HTTP Streaming API

The ZeebeeAI HTTP Streaming API allows you to receive AI responses in real-time through a server-sent events (SSE) stream. This enables your application to display responses progressively as they are generated, rather than waiting for the entire response to be completed.

Note: Server-Sent Events (SSE) is a technology where a browser receives automatic updates from a server via HTTP connection. The connection is unidirectional; the server can send updates to the client, but the client cannot send messages to the server through this connection.

HTTP Streaming Endpoint

To make a streaming request, use the following endpoint:

POST https://api.zeebee.ai/v1/chat/completions/stream

Headers

Include the following headers in your request:

Header	Value	Description
`Content-Type`	`application/json`	Specifies that the request body is JSON
`Authorization`	`Bearer YOUR_API_KEY`	Your API key for authentication
`Accept`	`text/event-stream`	Indicates that you want to receive a stream of events

Request Body

The request body is the same as for non-streaming requests:

{
  "messages": [
    {
      "role": "system",
      "content": "You are a helpful assistant."
    },
    {
      "role": "user",
      "content": "Tell me about HTTP streaming."
    }
  ],
  "model": "gpt-4-turbo",
  "temperature": 0.7,
  "stream": true
}

Notice the stream: true parameter, which is required for streaming responses.

Response Format

The streaming response will be delivered as a series of server-sent events, where each event contains a chunk of the AI's response.

Event Structure

Each event in the stream follows this format:

data: {"id": "msg_123", "object": "chat.completion.chunk", "created": 1677825456, "model": "gpt-4-turbo", "choices": [{"delta": {"content": "Hello"}, "index": 0, "finish_reason": null}]}

data: {"id": "msg_123", "object": "chat.completion.chunk", "created": 1677825456, "model": "gpt-4-turbo", "choices": [{"delta": {"content": " world"}, "index": 0, "finish_reason": null}]}

data: {"id": "msg_123", "object": "chat.completion.chunk", "created": 1677825456, "model": "gpt-4-turbo", "choices": [{"delta": {"content": "!"}, "index": 0, "finish_reason": null}]}

data: {"id": "msg_123", "object": "chat.completion.chunk", "created": 1677825456, "model": "gpt-4-turbo", "choices": [{"delta": {}, "index": 0, "finish_reason": "stop"}]}

data: [DONE]

Understanding Streaming Responses

Each line starting with data: contains a JSON object with a piece of the response.
The delta field contains the new content being added to the response.
The finish_reason will be null until the response is complete.
The final event has an empty delta and finish_reason set to "stop".
The stream ends with data: [DONE].

Important: To reconstruct the complete message, concatenate all the delta.content values in order.
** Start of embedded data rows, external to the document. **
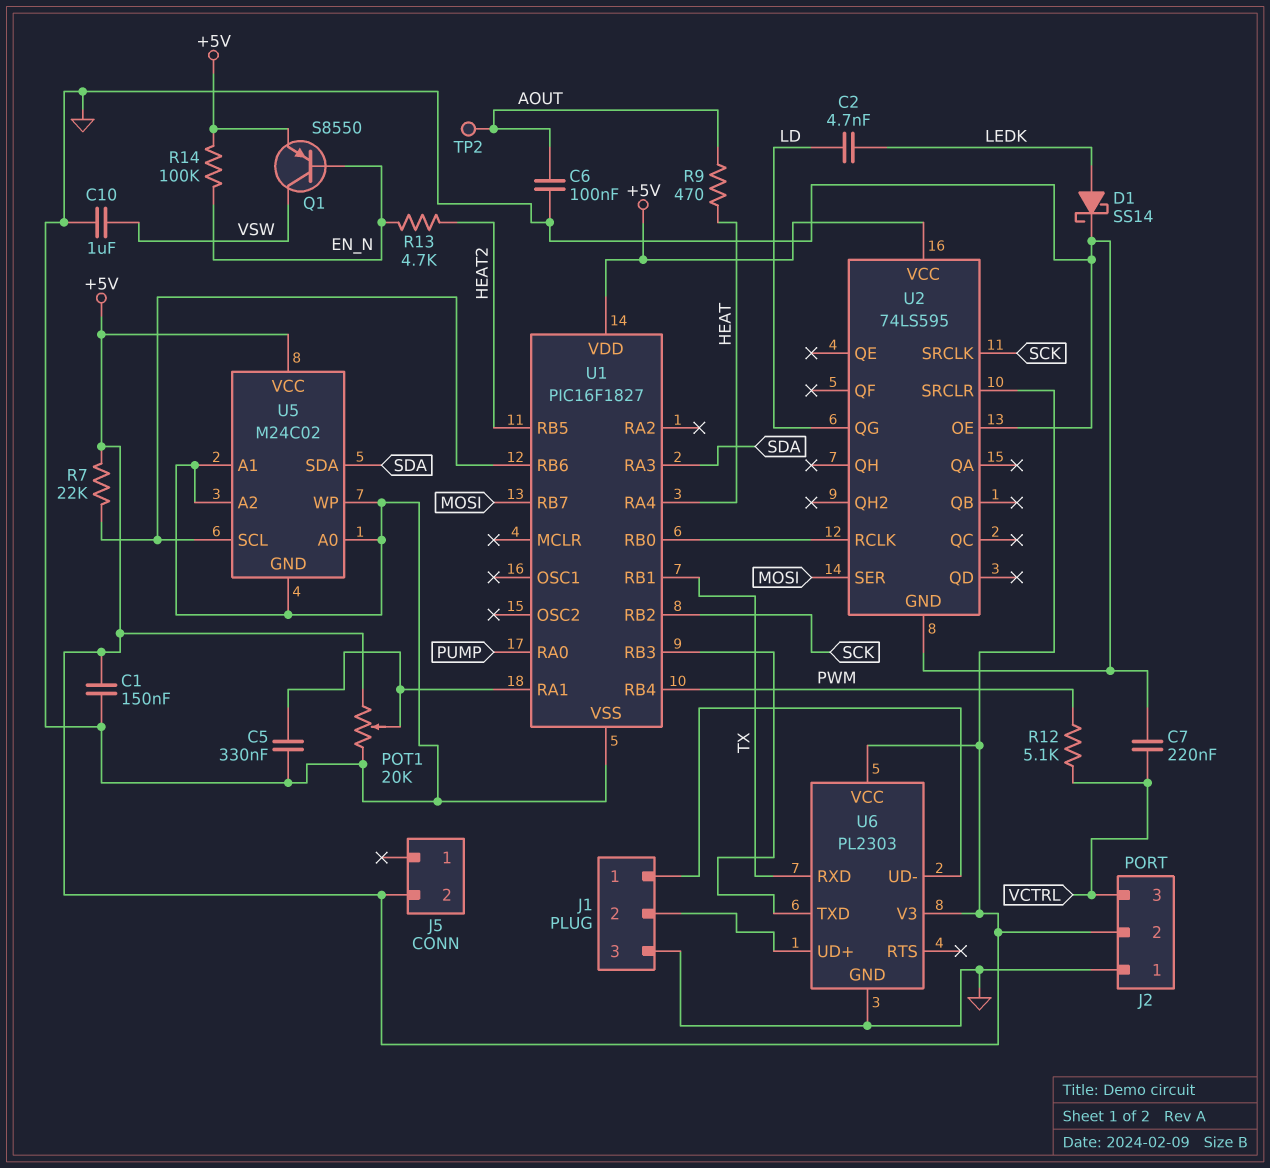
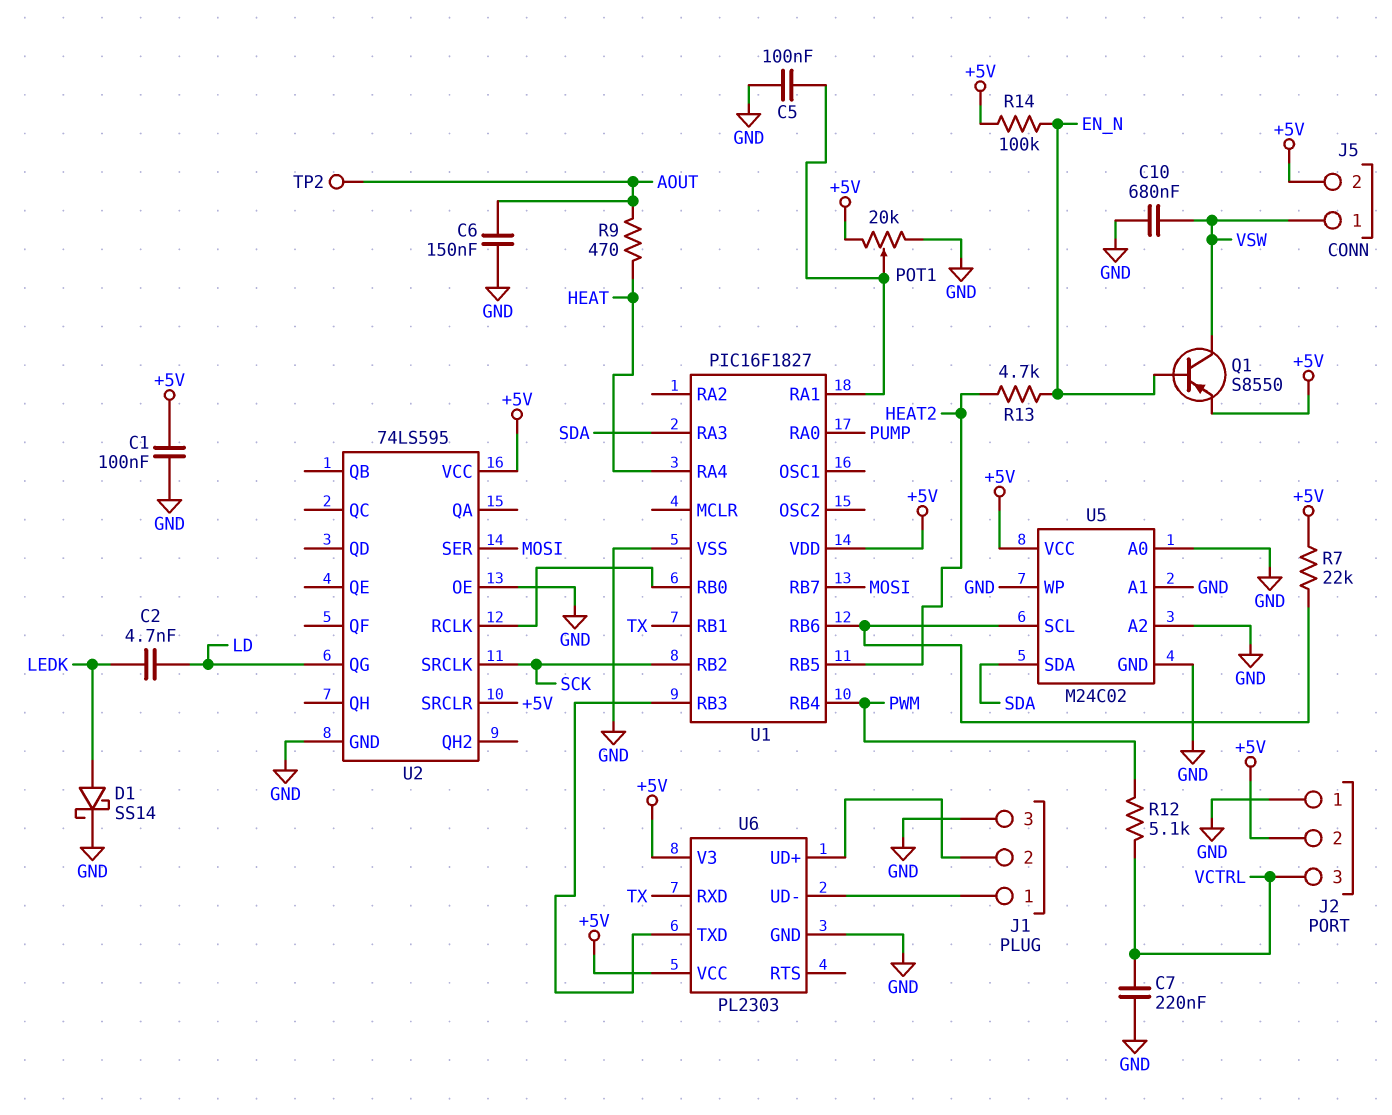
C1: 150nF (+5V, GND) -> 100nF (+5V, GND)
C5: 330nF (GND, U1/RA1) -> 100nF (GND, U1/RA1)
C6: 100nF (AOUT, GND) -> 150nF (AOUT, GND)
C10: 1uF (GND, VSW) -> 680nF (GND, VSW)
J5 pin 1: none -> VSW

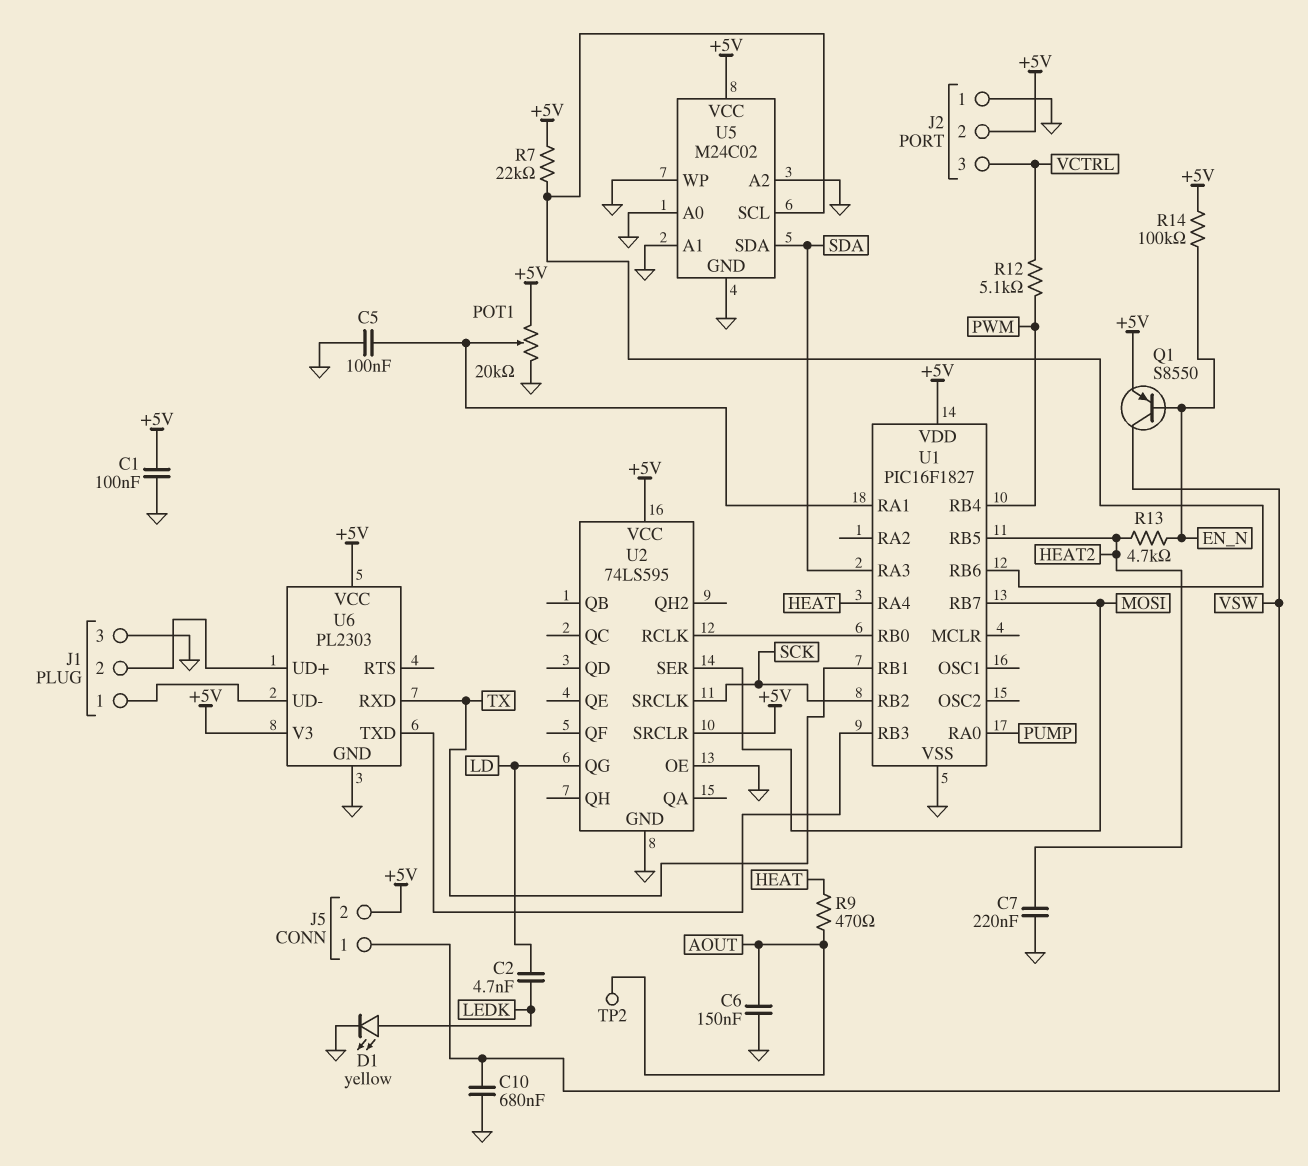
C7: 220nF (GND, VCTRL) -> 220nF (GND, HEAT2)
D1: schottky SS14 (A LEDK, K GND) -> LED yellow (A LEDK, K GND)

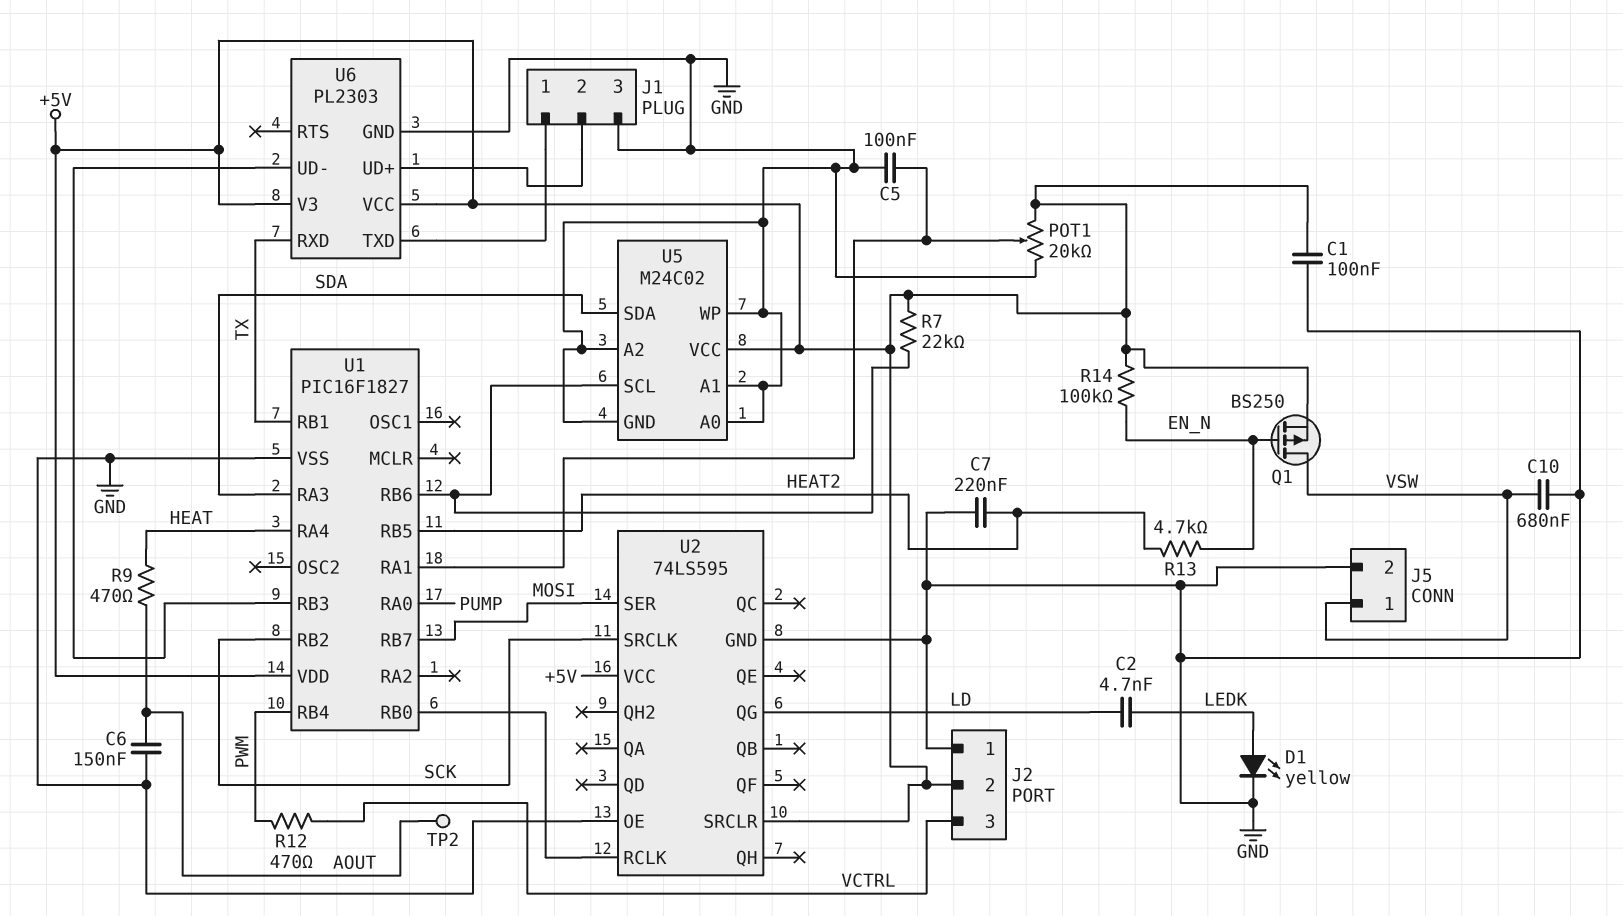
J5 pin 2: +5V -> GND
Q1: PNP S8550 (B EN_N, C VSW, E +5V) -> PMOS BS250 (G EN_N, D VSW, S +5V)
R12: 5.1k (PWM, VCTRL) -> 470 (PWM, VCTRL)
U6 pin TXD: U1/RB3 -> J1/1
U6 pin UD-: J1/1 -> U1/RB3

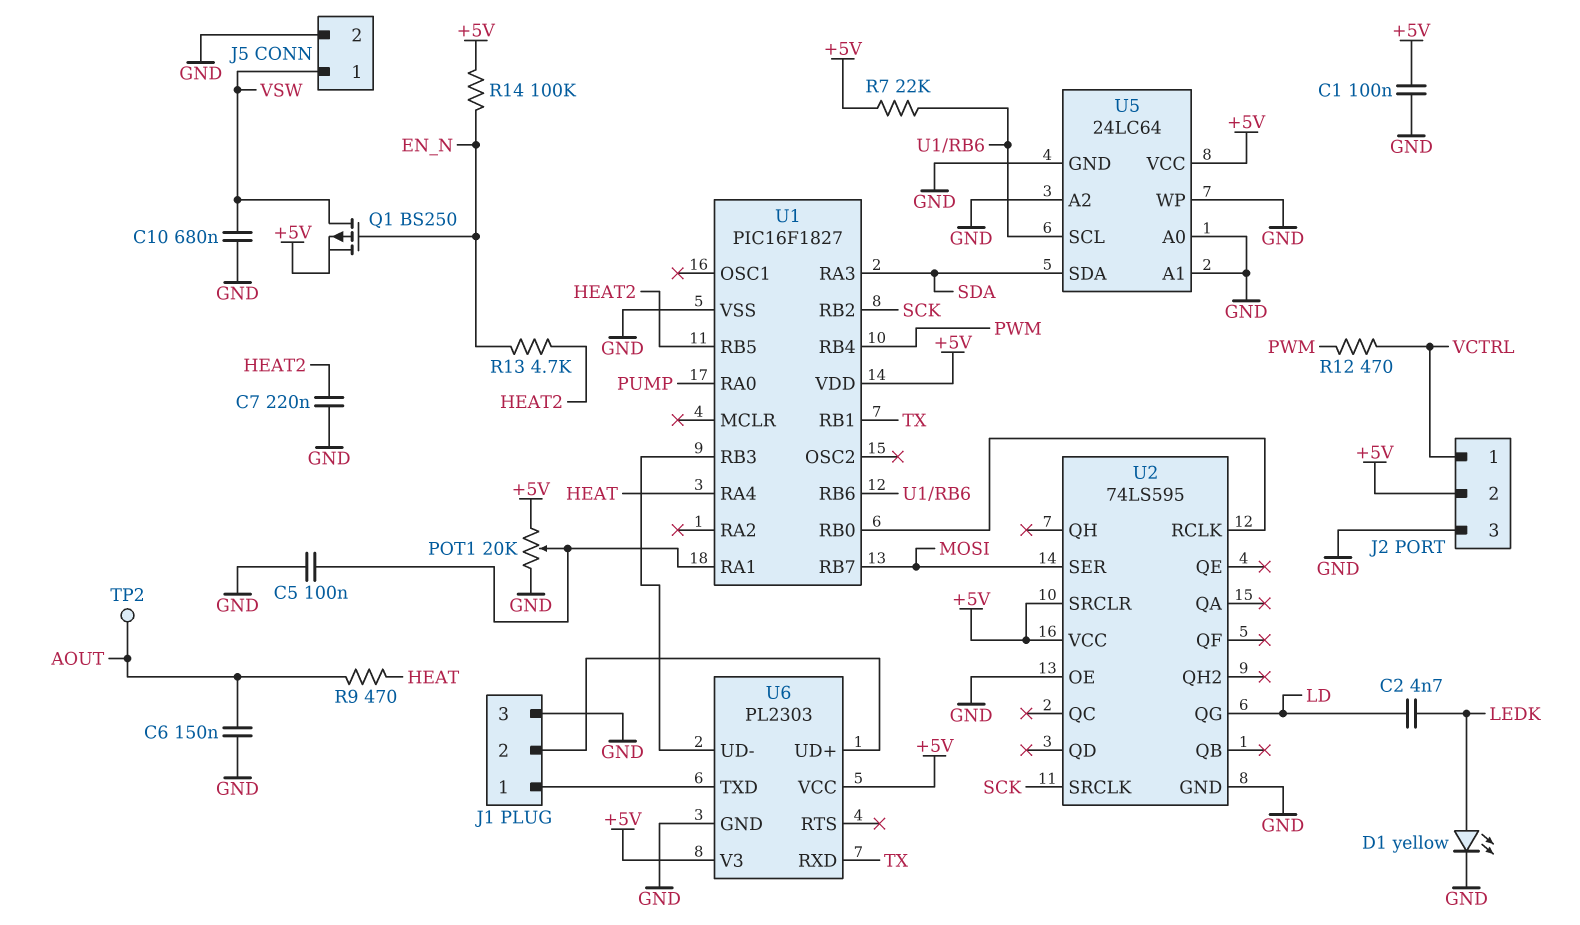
J2 pin 1: GND -> VCTRL
J2 pin 3: VCTRL -> GND
U5: M24C02 -> 24LC64

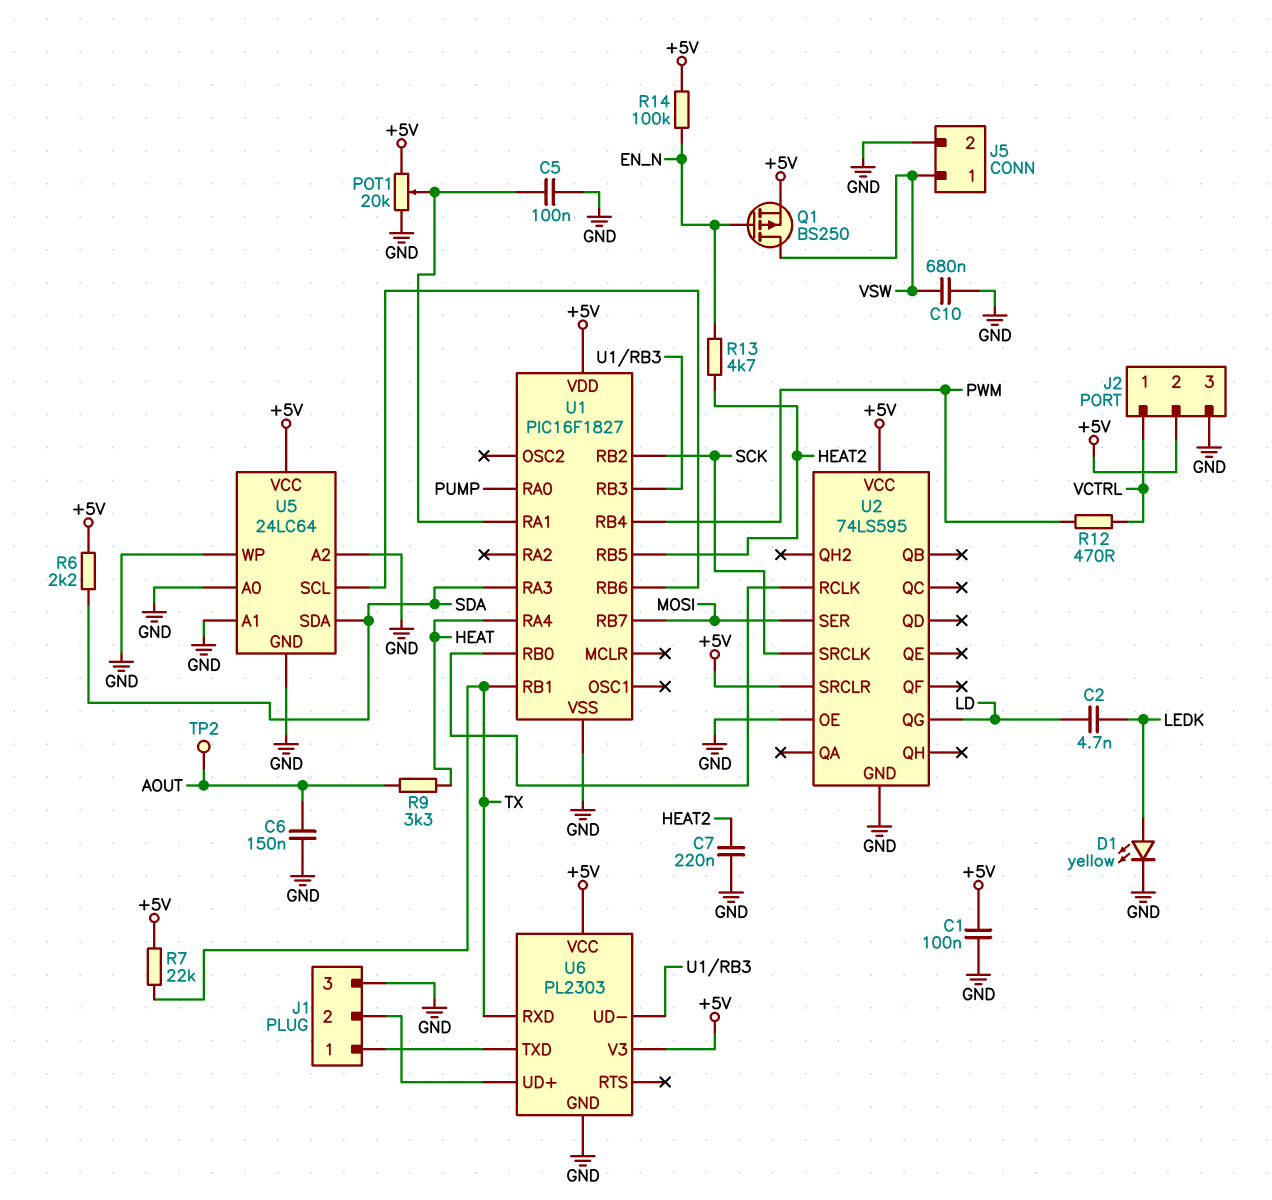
R6: none -> 2.2k (+5V, SDA)
R7: 22k (+5V, U1/RB6) -> 22k (+5V, TX)
R9: 470 (AOUT, HEAT) -> 3.3k (AOUT, HEAT)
Example: JavaScript Client

Here's an example of how to consume the streaming API using JavaScript:

async function streamCompletion() {
  const apiKey = 'your-api-key';
  const response = await fetch('https://api.zeebee.ai/v1/chat/completions/stream', {
    method: 'POST',
    headers: {
      'Content-Type': 'application/json',
      'Authorization': `Bearer ${apiKey}`,
      'Accept': 'text/event-stream'
    },
    body: JSON.stringify({
      messages: [
        { role: 'system', content: 'You are a helpful assistant.' },
        { role: 'user', content: 'Tell me a short story.' }
      ],
      model: 'gpt-4-turbo',
      temperature: 0.7,
      stream: true
    })
  });

  // Create a reader for the response body stream
  const reader = response.body.getReader();
  const decoder = new TextDecoder();
  const outputElement = document.getElementById('output');
  
  let buffer = '';
  
  while (true) {
    const { value, done } = await reader.read();
    if (done) break;
    
    // Decode the received bytes to text
    const chunk = decoder.decode(value, { stream: true });
    buffer += chunk;
    
    // Process complete lines in the buffer
    let lineEnd;
    while ((lineEnd = buffer.indexOf('\n')) >= 0) {
      const line = buffer.slice(0, lineEnd).trim();
      buffer = buffer.slice(lineEnd + 1);
      
      if (line.startsWith('data: ')) {
        const data = line.slice(6);
        
        if (data === '[DONE]') {
          console.log('Stream completed');
          break;
        }
        
        try {
          const json = JSON.parse(data);
          const content = json.choices[0].delta.content || '';
          
          if (content) {
            // Append the new content to the output
            outputElement.textContent += content;
          }
        } catch (error) {
          console.error('Error parsing JSON:', error);
        }
      }
    }
  }
}

Handling Errors

If an error occurs during the streaming process, the server will send an error event:

data: {"error": {"message": "Error message", "type": "error_type", "code": "error_code"}}

Common error scenarios include:

Authentication failures
Rate limiting
Invalid request parameters
Server-side issues

Comparing Streaming vs. Non-Streaming

Feature	Streaming API	Non-Streaming API
Perceived latency	Lower (responses appear immediately)	Higher (wait for complete response)
Connection duration	Longer (open for entire generation)	Shorter (single request/response)
Implementation complexity	Higher (stream handling required)	Lower (standard HTTP request)
User experience	More interactive, typing-like effect	Complete responses appear at once

Limits and Considerations

The connection will time out after 60 seconds if no chunks are available to send.
If you lose connection, you'll need to start a new request.
Streaming counts toward your API usage limits in the same way as non-streaming requests.
For mobile apps or low-bandwidth connections, consider whether streaming is beneficial.

Supported Models

HTTP streaming is supported by all LLM models offered on the ZeebeeAI platform, including:

gpt-4-turbo
gpt-3.5-turbo
claude-3-opus
claude-3-sonnet
claude-3-haiku
gemini-pro